* _WORK INSTRUCTIONS_: Put each line of the data below into a numbered list, skipping any blank lines.

Records from a dataset:
——

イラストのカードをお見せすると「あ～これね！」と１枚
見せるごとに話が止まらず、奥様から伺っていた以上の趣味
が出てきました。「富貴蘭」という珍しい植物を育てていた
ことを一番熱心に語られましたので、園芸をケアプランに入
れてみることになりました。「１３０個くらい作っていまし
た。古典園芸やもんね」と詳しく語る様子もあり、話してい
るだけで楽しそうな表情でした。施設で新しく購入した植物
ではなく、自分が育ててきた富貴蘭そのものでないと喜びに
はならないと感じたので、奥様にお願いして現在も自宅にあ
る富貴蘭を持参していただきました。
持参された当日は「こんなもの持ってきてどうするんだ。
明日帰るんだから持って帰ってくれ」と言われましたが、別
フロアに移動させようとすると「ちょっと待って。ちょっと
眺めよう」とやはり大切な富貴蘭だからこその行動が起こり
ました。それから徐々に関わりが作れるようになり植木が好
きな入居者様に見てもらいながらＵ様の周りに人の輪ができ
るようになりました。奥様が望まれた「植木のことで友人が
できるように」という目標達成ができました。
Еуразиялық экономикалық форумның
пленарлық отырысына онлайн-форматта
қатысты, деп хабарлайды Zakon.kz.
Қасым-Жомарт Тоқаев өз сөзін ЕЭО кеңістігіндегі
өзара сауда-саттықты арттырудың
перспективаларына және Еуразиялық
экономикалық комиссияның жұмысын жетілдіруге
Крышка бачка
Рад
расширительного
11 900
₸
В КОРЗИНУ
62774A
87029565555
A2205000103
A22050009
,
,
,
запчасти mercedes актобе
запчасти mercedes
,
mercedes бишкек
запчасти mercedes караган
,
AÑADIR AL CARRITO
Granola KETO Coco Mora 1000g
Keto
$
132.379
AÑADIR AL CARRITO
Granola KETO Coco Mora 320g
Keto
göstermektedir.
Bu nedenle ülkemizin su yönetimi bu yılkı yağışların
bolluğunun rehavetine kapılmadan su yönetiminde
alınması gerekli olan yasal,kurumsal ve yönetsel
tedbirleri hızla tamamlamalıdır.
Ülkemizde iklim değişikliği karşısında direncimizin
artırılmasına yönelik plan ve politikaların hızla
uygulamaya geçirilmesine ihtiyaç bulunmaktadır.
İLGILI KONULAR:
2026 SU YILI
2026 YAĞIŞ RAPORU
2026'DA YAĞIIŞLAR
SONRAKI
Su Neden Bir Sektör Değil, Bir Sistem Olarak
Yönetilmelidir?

——

* _SOLUTION TO THE EXERCISE_:
1. イラストのカードをお見せすると「あ～これね！」と１枚
2. 見せるごとに話が止まらず、奥様から伺っていた以上の趣味
3. が出てきました。「富貴蘭」という珍しい植物を育てていた
4. ことを一番熱心に語られましたので、園芸をケアプランに入
5. れてみることになりました。「１３０個くらい作っていまし
6. た。古典園芸やもんね」と詳しく語る様子もあり、話してい
7. るだけで楽しそうな表情でした。施設で新しく購入した植物
8. ではなく、自分が育ててきた富貴蘭そのものでないと喜びに
9. はならないと感じたので、奥様にお願いして現在も自宅にあ
10. る富貴蘭を持参していただきました。
11. 持参された当日は「こんなもの持ってきてどうするんだ。
12. 明日帰るんだから持って帰ってくれ」と言われましたが、別
13. フロアに移動させようとすると「ちょっと待って。ちょっと
14. 眺めよう」とやはり大切な富貴蘭だからこその行動が起こり
15. ました。それから徐々に関わりが作れるようになり植木が好
16. きな入居者様に見てもらいながらＵ様の周りに人の輪ができ
17. るようになりました。奥様が望まれた「植木のことで友人が
18. できるように」という目標達成ができました。
19. Еуразиялық экономикалық форумның
20. пленарлық отырысына онлайн-форматта
21. қатысты, деп хабарлайды Zakon.kz.
22. Қасым-Жомарт Тоқаев өз сөзін ЕЭО кеңістігіндегі
23. өзара сауда-саттықты арттырудың
24. перспективаларына және Еуразиялық
25. экономикалық комиссияның жұмысын жетілдіруге
26. Крышка бачка
27. Рад
28. расширительного
29. 11 900
30. ₸
31. В КОРЗИНУ
32. 62774A
33. 87029565555
34. A2205000103
35. A22050009
36. ,
37. ,
38. ,
39. запчасти mercedes актобе
40. запчасти mercedes
41. ,
42. mercedes бишкек
43. запчасти mercedes караган
44. ,
45. AÑADIR AL CARRITO
46. Granola KETO Coco Mora 1000g
47. Keto
48. $
49. 132.379
50. AÑADIR AL CARRITO
51. Granola KETO Coco Mora 320g
52. Keto
53. göstermektedir.
54. Bu nedenle ülkemizin su yönetimi bu yılkı yağışların
55. bolluğunun rehavetine kapılmadan su yönetiminde
56. alınması gerekli olan yasal,kurumsal ve yönetsel
57. tedbirleri hızla tamamlamalıdır.
58. Ülkemizde iklim değişikliği karşısında direncimizin
59. artırılmasına yönelik plan ve politikaların hızla
60. uygulamaya geçirilmesine ihtiyaç bulunmaktadır.
61. İLGILI KONULAR:
62. 2026 SU YILI
63. 2026 YAĞIŞ RAPORU
64. 2026'DA YAĞIIŞLAR
65. SONRAKI
66. Su Neden Bir Sektör Değil, Bir Sistem Olarak
67. Yönetilmelidir?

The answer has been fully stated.